=== Begin Enclosure ===
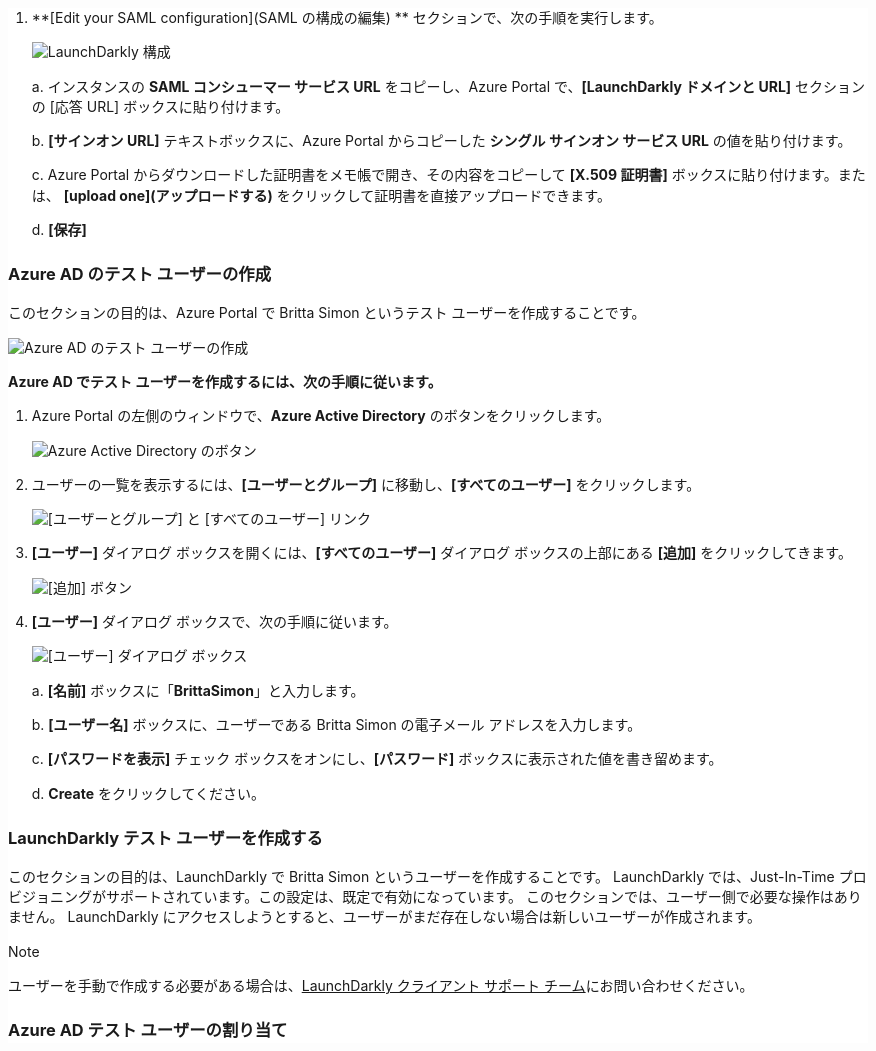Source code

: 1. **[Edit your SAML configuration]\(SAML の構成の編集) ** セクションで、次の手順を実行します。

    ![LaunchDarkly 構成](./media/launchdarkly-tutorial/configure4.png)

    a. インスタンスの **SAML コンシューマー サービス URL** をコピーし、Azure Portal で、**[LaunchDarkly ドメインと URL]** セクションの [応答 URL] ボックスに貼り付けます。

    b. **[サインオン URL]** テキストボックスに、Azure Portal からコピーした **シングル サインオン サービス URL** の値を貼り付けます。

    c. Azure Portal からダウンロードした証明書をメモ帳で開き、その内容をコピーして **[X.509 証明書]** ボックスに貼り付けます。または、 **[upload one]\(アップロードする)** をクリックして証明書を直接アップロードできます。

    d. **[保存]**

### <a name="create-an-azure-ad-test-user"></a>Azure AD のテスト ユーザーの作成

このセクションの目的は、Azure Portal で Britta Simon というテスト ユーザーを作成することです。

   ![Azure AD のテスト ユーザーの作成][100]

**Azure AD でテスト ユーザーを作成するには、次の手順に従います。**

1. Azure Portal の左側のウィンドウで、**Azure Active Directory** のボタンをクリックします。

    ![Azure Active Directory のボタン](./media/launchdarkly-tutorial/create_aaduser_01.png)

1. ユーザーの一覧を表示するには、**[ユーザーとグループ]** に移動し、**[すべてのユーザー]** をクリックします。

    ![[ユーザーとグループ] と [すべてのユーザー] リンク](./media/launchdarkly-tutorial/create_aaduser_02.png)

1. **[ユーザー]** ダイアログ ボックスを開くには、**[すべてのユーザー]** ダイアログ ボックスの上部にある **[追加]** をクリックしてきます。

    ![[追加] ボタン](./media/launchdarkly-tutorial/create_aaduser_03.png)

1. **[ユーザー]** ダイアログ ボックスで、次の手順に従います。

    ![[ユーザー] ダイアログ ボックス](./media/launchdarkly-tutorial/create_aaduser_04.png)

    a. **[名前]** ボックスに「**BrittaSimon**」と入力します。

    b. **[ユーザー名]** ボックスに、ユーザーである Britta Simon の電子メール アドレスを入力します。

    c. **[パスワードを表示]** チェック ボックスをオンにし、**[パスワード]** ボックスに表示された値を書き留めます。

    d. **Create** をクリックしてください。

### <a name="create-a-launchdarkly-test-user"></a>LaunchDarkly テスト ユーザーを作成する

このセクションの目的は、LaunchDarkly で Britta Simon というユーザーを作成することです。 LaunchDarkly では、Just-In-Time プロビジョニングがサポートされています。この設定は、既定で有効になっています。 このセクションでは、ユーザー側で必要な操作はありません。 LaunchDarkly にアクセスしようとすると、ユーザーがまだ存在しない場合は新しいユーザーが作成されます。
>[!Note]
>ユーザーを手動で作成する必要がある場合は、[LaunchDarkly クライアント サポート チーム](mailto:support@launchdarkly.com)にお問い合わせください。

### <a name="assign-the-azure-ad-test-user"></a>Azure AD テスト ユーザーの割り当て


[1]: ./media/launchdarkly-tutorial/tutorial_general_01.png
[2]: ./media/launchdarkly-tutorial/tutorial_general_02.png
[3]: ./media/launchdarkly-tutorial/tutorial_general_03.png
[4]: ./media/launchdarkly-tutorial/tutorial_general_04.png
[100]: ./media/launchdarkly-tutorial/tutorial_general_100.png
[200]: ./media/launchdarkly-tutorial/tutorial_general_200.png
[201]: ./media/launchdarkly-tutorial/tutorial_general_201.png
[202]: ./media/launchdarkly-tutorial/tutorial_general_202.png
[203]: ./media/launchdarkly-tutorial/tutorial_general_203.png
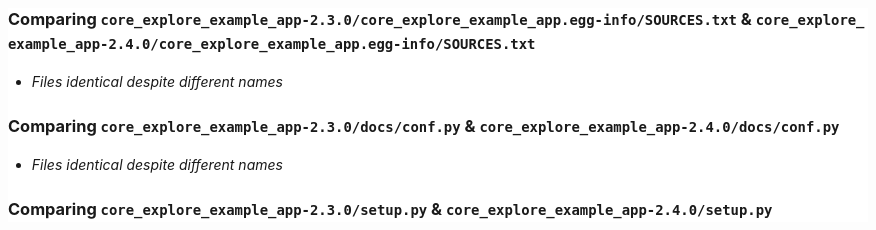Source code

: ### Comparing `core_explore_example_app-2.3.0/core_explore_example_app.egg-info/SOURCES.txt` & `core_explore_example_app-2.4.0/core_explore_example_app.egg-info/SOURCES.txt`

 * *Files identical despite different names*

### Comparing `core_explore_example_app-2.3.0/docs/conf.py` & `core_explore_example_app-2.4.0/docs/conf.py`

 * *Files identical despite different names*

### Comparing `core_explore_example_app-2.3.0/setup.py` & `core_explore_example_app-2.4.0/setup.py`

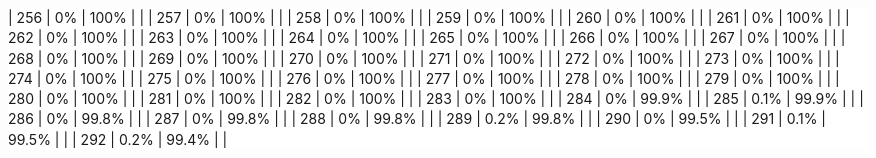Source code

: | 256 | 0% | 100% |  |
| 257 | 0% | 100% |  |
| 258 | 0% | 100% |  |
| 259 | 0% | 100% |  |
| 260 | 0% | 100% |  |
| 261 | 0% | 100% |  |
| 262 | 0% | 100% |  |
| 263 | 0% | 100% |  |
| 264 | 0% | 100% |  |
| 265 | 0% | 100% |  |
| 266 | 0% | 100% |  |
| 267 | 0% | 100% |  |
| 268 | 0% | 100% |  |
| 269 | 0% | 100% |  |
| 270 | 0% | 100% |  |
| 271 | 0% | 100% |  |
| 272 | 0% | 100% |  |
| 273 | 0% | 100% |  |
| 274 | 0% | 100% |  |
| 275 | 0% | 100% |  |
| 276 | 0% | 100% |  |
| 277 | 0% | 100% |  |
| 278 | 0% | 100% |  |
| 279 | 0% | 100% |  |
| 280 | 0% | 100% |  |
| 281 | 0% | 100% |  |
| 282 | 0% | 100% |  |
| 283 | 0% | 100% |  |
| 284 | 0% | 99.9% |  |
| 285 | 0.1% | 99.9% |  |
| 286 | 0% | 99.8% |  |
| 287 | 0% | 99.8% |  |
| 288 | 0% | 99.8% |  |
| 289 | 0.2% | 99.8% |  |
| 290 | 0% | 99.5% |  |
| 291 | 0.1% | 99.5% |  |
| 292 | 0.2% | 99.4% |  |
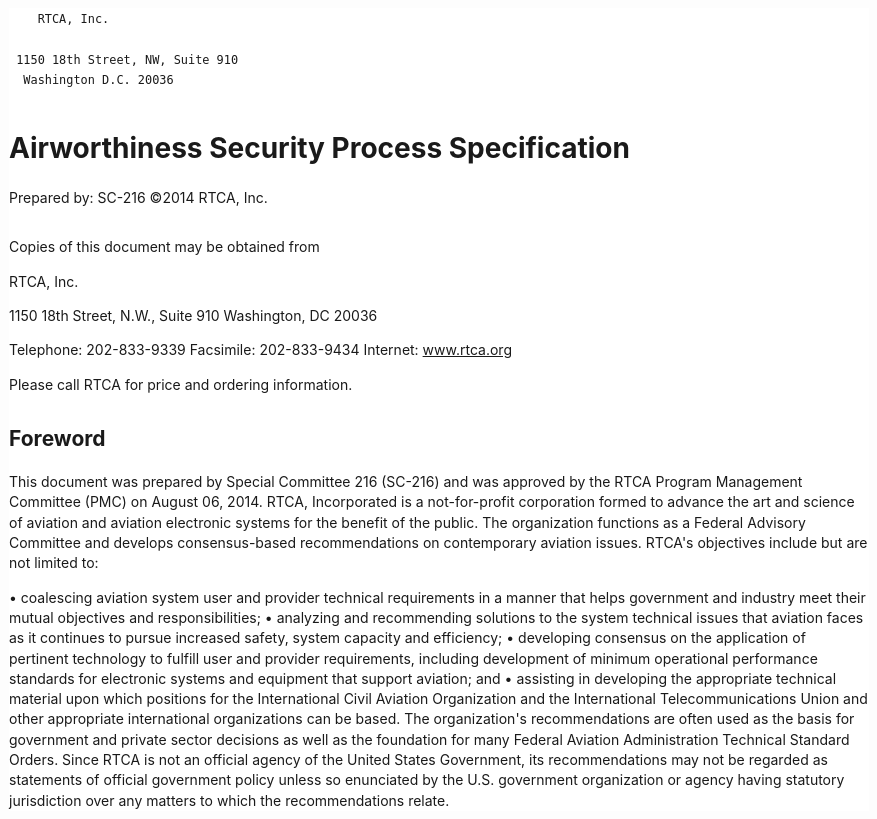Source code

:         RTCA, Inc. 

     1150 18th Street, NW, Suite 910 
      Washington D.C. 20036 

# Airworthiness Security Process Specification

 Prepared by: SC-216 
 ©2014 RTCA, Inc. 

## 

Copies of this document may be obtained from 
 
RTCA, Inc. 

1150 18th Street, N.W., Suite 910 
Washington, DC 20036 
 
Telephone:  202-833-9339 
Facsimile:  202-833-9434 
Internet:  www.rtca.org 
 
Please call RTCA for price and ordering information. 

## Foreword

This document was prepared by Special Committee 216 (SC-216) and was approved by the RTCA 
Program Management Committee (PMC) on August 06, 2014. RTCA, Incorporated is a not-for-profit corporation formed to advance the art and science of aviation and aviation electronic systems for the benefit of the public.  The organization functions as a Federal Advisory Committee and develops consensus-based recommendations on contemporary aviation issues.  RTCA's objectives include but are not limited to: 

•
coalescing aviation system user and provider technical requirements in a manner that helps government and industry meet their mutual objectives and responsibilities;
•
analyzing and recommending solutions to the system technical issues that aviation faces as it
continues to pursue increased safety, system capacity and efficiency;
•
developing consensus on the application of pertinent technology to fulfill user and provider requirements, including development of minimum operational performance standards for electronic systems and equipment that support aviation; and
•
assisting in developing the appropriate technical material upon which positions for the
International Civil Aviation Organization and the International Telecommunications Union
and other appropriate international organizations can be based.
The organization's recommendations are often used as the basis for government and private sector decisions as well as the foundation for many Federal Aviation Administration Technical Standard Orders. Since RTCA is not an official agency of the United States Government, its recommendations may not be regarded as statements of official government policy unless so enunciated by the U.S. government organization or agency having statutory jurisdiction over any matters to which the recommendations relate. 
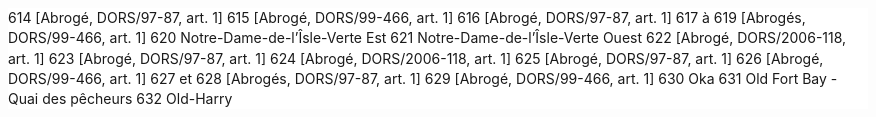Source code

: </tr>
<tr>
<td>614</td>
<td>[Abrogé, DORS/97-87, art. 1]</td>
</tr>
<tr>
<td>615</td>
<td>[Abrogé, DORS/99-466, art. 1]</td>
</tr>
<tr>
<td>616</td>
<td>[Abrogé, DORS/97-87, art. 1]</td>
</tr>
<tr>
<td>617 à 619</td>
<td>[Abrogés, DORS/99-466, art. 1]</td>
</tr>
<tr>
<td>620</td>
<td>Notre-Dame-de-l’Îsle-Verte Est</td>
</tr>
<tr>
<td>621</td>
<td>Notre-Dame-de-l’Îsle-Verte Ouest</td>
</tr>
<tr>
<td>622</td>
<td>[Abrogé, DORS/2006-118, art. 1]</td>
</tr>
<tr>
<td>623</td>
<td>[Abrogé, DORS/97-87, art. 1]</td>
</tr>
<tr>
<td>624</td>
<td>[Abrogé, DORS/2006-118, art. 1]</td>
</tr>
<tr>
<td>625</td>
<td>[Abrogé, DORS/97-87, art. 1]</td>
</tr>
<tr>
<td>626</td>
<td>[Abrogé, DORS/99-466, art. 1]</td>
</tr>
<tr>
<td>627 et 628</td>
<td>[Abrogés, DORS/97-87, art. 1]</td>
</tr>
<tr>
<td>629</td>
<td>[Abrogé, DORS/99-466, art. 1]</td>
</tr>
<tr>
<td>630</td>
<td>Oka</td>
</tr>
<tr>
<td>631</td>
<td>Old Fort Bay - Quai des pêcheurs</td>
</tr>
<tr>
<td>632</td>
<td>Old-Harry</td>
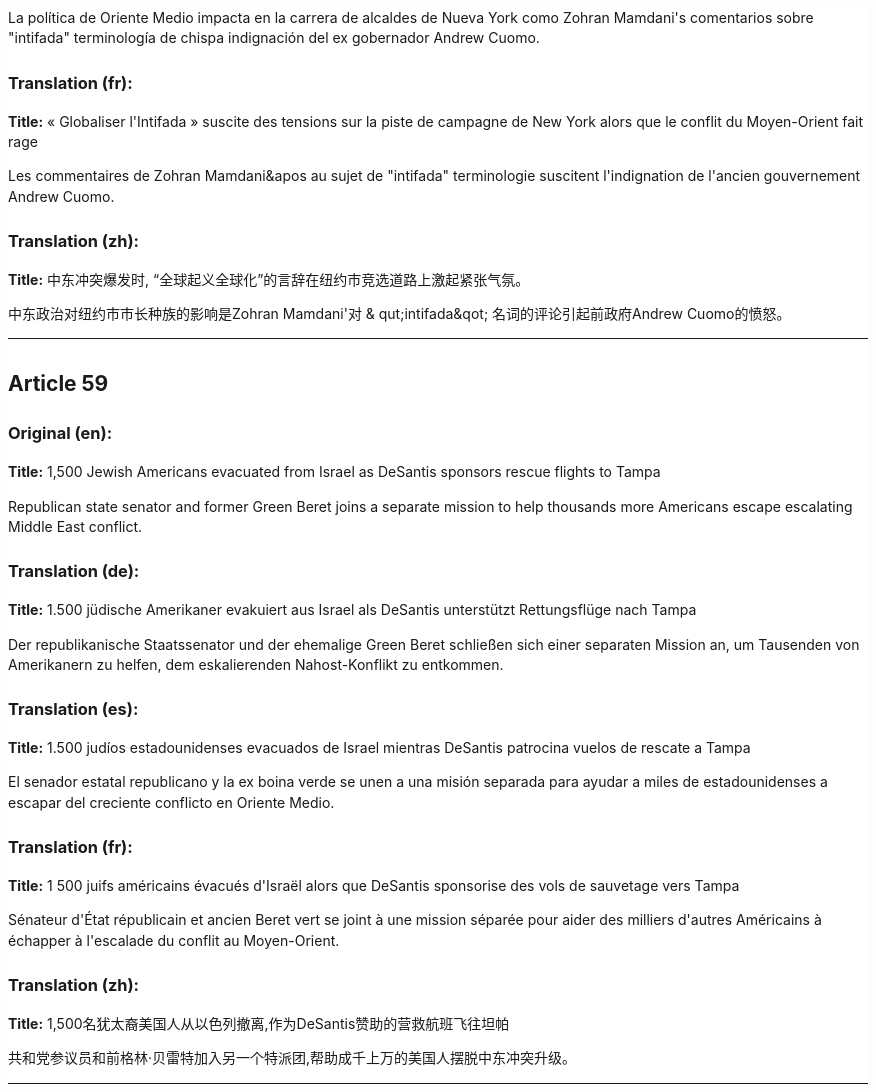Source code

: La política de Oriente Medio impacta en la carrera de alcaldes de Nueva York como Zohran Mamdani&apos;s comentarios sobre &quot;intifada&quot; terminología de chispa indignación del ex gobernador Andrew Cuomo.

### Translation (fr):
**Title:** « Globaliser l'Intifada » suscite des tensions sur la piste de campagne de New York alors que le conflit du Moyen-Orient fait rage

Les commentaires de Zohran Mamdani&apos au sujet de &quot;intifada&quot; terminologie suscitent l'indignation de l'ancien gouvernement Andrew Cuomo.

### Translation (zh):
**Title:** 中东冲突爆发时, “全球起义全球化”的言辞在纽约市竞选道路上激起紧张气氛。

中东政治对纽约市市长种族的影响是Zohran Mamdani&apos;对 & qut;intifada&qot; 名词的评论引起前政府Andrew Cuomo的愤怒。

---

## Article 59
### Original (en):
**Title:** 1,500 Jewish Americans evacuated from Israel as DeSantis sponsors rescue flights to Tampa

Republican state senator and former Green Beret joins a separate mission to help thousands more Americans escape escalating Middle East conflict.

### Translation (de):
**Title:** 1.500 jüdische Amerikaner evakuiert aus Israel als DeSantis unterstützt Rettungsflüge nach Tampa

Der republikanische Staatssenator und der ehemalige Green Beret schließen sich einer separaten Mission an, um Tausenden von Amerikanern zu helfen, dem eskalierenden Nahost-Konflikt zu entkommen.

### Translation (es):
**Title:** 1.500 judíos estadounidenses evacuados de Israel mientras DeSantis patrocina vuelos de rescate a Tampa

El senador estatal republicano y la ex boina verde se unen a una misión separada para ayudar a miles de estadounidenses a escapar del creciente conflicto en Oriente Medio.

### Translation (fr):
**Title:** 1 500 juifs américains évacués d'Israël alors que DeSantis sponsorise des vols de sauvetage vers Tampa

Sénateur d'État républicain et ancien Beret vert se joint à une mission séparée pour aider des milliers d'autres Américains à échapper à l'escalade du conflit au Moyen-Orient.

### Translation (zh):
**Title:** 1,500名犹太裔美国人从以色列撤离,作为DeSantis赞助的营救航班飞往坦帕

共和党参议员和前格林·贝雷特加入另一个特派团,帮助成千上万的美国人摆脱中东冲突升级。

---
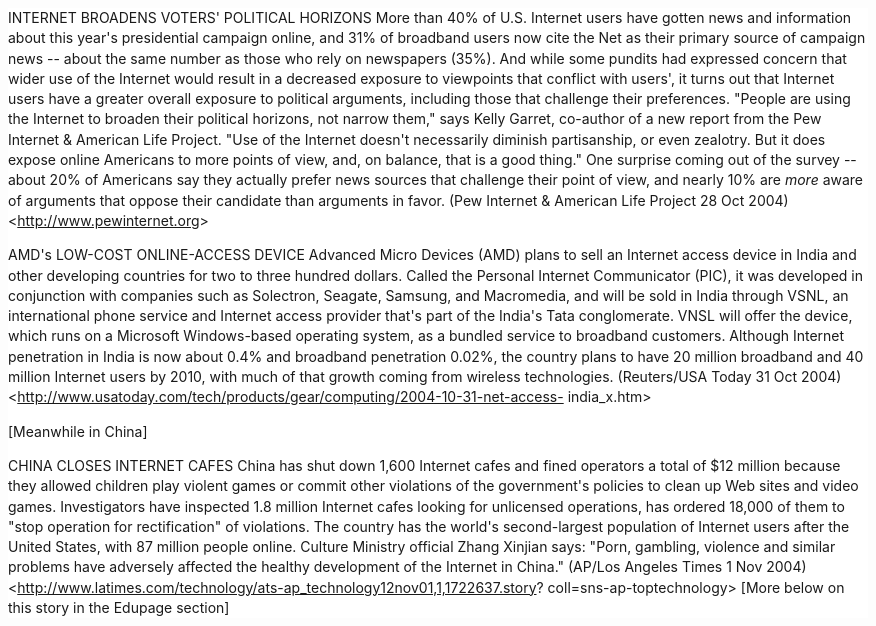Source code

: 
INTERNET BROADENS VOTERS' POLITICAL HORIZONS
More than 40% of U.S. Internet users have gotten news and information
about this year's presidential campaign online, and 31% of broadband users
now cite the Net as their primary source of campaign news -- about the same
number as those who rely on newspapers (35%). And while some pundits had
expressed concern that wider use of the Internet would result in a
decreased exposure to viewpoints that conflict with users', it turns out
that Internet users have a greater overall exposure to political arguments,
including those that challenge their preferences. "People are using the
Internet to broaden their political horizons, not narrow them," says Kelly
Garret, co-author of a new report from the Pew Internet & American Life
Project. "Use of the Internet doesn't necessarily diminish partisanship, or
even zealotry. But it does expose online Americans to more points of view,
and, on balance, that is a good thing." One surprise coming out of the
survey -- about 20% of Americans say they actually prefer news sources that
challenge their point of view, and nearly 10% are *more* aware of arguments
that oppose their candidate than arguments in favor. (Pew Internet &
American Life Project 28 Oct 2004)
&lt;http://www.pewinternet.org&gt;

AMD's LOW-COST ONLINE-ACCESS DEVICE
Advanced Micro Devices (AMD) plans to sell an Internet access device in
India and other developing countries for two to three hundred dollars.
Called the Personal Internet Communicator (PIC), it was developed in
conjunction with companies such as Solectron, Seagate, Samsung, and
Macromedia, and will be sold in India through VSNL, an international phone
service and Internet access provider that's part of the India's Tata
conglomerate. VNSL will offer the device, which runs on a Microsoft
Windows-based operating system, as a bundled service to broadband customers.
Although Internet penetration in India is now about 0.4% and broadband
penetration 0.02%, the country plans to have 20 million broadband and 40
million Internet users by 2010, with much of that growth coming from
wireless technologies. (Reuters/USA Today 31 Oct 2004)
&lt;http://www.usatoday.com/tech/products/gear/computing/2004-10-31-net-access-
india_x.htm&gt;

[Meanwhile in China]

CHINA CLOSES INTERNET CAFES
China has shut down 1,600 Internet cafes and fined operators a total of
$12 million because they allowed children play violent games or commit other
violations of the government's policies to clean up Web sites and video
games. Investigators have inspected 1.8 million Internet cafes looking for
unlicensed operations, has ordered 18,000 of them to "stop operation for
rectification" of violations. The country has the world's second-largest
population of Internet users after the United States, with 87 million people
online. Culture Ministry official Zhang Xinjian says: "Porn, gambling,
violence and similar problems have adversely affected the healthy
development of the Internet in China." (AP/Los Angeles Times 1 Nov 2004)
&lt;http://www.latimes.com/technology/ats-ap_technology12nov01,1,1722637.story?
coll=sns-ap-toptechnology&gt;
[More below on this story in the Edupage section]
=== End Enclosure ===
**Task directions**
Above are the records; print exactly the lines from the line with "## Foreword" to the line with "and other appropriate", including both, and nothing else.

**Answer to the problem**
## Foreword

This document was prepared by Special Committee 216 (SC-216) and was approved by the RTCA 
Program Management Committee (PMC) on August 06, 2014. RTCA, Incorporated is a not-for-profit corporation formed to advance the art and science of aviation and aviation electronic systems for the benefit of the public.  The organization functions as a Federal Advisory Committee and develops consensus-based recommendations on contemporary aviation issues.  RTCA's objectives include but are not limited to: 

•
coalescing aviation system user and provider technical requirements in a manner that helps government and industry meet their mutual objectives and responsibilities;
•
analyzing and recommending solutions to the system technical issues that aviation faces as it
continues to pursue increased safety, system capacity and efficiency;
•
developing consensus on the application of pertinent technology to fulfill user and provider requirements, including development of minimum operational performance standards for electronic systems and equipment that support aviation; and
•
assisting in developing the appropriate technical material upon which positions for the
International Civil Aviation Organization and the International Telecommunications Union
and other appropriate international organizations can be based.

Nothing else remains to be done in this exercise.